What you need to do:
Rewrite the items below as a numbered list, leaving out any blank lines.

Material provided:
-- start --

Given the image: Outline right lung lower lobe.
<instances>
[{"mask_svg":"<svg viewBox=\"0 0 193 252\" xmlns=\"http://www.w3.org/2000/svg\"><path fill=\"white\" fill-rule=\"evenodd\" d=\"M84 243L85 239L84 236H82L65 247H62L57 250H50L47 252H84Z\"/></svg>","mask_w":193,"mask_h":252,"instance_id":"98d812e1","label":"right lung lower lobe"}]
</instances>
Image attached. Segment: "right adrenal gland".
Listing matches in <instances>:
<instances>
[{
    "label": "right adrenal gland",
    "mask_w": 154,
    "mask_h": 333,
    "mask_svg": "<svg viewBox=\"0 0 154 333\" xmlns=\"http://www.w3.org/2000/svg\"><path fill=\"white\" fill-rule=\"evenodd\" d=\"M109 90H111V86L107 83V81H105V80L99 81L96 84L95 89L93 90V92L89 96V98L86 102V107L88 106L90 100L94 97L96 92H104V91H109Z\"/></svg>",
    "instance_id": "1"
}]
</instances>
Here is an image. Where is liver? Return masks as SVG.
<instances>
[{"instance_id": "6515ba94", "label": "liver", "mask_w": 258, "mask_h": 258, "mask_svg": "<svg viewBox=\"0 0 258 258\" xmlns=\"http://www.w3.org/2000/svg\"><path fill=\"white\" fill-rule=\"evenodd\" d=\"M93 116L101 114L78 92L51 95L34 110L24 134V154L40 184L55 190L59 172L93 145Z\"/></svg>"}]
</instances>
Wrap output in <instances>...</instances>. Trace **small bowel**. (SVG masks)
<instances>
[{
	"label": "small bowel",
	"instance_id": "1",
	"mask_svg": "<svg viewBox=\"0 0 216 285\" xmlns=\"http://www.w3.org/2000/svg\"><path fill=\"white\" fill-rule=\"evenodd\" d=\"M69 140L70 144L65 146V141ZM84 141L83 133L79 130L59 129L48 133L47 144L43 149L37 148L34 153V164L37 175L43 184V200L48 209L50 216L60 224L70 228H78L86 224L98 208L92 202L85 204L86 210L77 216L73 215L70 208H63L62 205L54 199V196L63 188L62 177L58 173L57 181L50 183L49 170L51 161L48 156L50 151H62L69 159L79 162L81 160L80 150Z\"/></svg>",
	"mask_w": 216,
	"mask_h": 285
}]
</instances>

-- end --

Result of the exercise:
1. Given the image: Outline right lung lower lobe.
2. <instances>
3. [{"mask_svg":"<svg viewBox=\"0 0 193 252\" xmlns=\"http://www.w3.org/2000/svg\"><path fill=\"white\" fill-rule=\"evenodd\" d=\"M84 243L85 239L84 236H82L65 247H62L57 250H50L47 252H84Z\"/></svg>","mask_w":193,"mask_h":252,"instance_id":"98d812e1","label":"right lung lower lobe"}]
4. </instances>
5. Image attached. Segment: "right adrenal gland".
6. Listing matches in <instances>:
7. <instances>
8. [{
9.     "label": "right adrenal gland",
10.     "mask_w": 154,
11.     "mask_h": 333,
12.     "mask_svg": "<svg viewBox=\"0 0 154 333\" xmlns=\"http://www.w3.org/2000/svg\"><path fill=\"white\" fill-rule=\"evenodd\" d=\"M109 90H111V86L107 83V81H105V80L99 81L96 84L95 89L93 90V92L89 96V98L86 102V107L88 106L90 100L94 97L96 92H104V91H109Z\"/></svg>",
13.     "instance_id": "1"
14. }]
15. </instances>
16. Here is an image. Where is liver? Return masks as SVG.
17. <instances>
18. [{"instance_id": "6515ba94", "label": "liver", "mask_w": 258, "mask_h": 258, "mask_svg": "<svg viewBox=\"0 0 258 258\" xmlns=\"http://www.w3.org/2000/svg\"><path fill=\"white\" fill-rule=\"evenodd\" d=\"M93 116L101 114L78 92L51 95L34 110L24 134V154L40 184L55 190L59 172L93 145Z\"/></svg>"}]
19. </instances>
20. Wrap output in <instances>...</instances>. Trace **small bowel**. (SVG masks)
21. <instances>
22. [{
23. 	"label": "small bowel",
24. 	"instance_id": "1",
25. 	"mask_svg": "<svg viewBox=\"0 0 216 285\" xmlns=\"http://www.w3.org/2000/svg\"><path fill=\"white\" fill-rule=\"evenodd\" d=\"M69 140L70 144L65 146V141ZM84 141L83 133L79 130L59 129L48 133L47 144L43 149L37 148L34 153V164L37 175L43 184V200L48 209L50 216L60 224L70 228H78L86 224L98 208L92 202L85 204L86 210L77 216L73 215L70 208H63L62 205L54 199V196L63 188L62 177L58 173L57 181L50 183L49 170L51 161L48 156L50 151H62L69 159L79 162L81 160L80 150Z\"/></svg>",
26. 	"mask_w": 216,
27. 	"mask_h": 285
28. }]
29. </instances>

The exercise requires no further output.